Google bought struggling Motorola Mobility last year in a deal that cost over $12 billion dollars. Ever since, Google has been restructuring and reorganizing in attempts to make the company profitable again. Two weeks ago news broke that Google would be axing 4,000 jobs at Motorola and closing offices. Now more details about the cuts have surfaced.
Motorola in India Shut Down (Almost)
It turns out that a lot of these cuts are focused on Motorola’s India market. Rajat Agrawal at BGR India reports, “Motorola is shutting down its operations in India and across Asia Pacific.” Sounds rather grim, doesn’t it? It’s not as clear-cut as it sounds, and I’ll get to that soon. What I am surprised about is the fact that Motorola is focusing its cuts in India of all places.

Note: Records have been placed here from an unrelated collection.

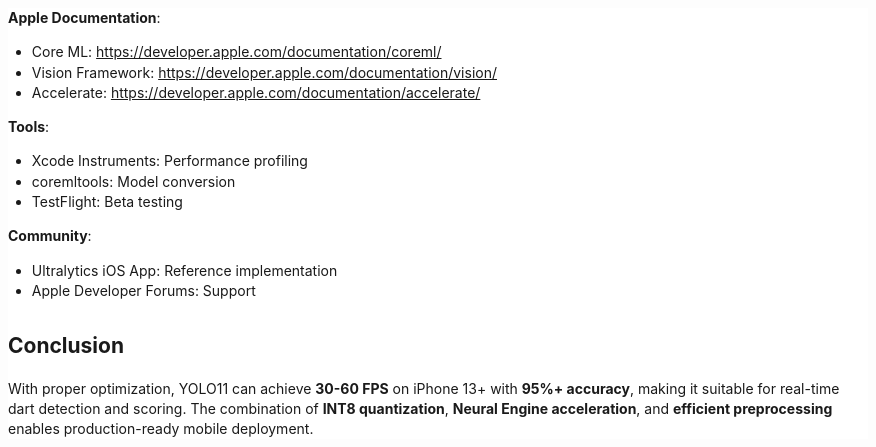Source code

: **Apple Documentation**:
- Core ML: https://developer.apple.com/documentation/coreml/
- Vision Framework: https://developer.apple.com/documentation/vision/
- Accelerate: https://developer.apple.com/documentation/accelerate/

**Tools**:
- Xcode Instruments: Performance profiling
- coremltools: Model conversion
- TestFlight: Beta testing

**Community**:
- Ultralytics iOS App: Reference implementation
- Apple Developer Forums: Support

## Conclusion

With proper optimization, YOLO11 can achieve **30-60 FPS** on iPhone 13+ with **95%+ accuracy**, making it suitable for real-time dart detection and scoring. The combination of **INT8 quantization**, **Neural Engine acceleration**, and **efficient preprocessing** enables production-ready mobile deployment.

India’s population—and potential market—is three times the size of America’s. Their economy is still growing at a good pace. The media bombards us with news about how fertile markets are in India and China and yet, here is Google/Motorola pulling out of said market. The move could be a refocusing of their markets, though. An official statement from Motorola Mobility to BGR India states, “we continue to have a significant presence in key markets in Asia-Pacific in addition to Korea and Australia. This includes, among others, mainland China.” Perhaps Motorola is looking to avoid competition with homegrown mobile companies in India and sticking with where it has better established itself.
Motorola isn’t jumping ship completely on India though. IBN Live (a partner with CNN) writes that Motorola announced it will “continue to sell its products in India till stocks [dry] up, and that their service centers would be operational.” But after their inventories are sold, that appears to be it for Motorola in India. Workers involved in work related to US and other markets appear to be keeping their jobs as well.
Is this a Market Mistake? Probably not.
My initial reaction to this news was one of surprise. I can’t see the logic in letting go of a market as vast as India’s. Of course, I’m no expert on India, and I have read that domestic competitors are doing pretty well. Ultimately it might come down to Google’s primary motives for buying Motorola Mobility in the first place. Apurva Chaudhary for MediaNama reminds us that “Google agreed to acquire Motorola Mobility … for its 17,000 patent portfolio, with the stated intent of this helping Google in defending its mobile operating system Android.”
Maybe Google just needs to get Motorola Mobility profitable again, as an afterthought to its patent acquisitions. Google doesn’t like losing money (what company does?) but it doesn’t need Motorola to be a dominant player in the mobile market. Losing a market like India might not be a big deal to Google, as its Android OS works on multiple phones and its services are already used in the country. If Motorola were acting independently, it certainly would have been a big deal to the company to exit the Indian market.
Time will tell whether Google’s restructuring, layoffs, and refocusing of Motorola Mobility will turn the company around. For competition’s sake, and for the sake of the employees still there, let’s hope it works.
Do you think leaving India is a good move for Google’s Motorola Mobility?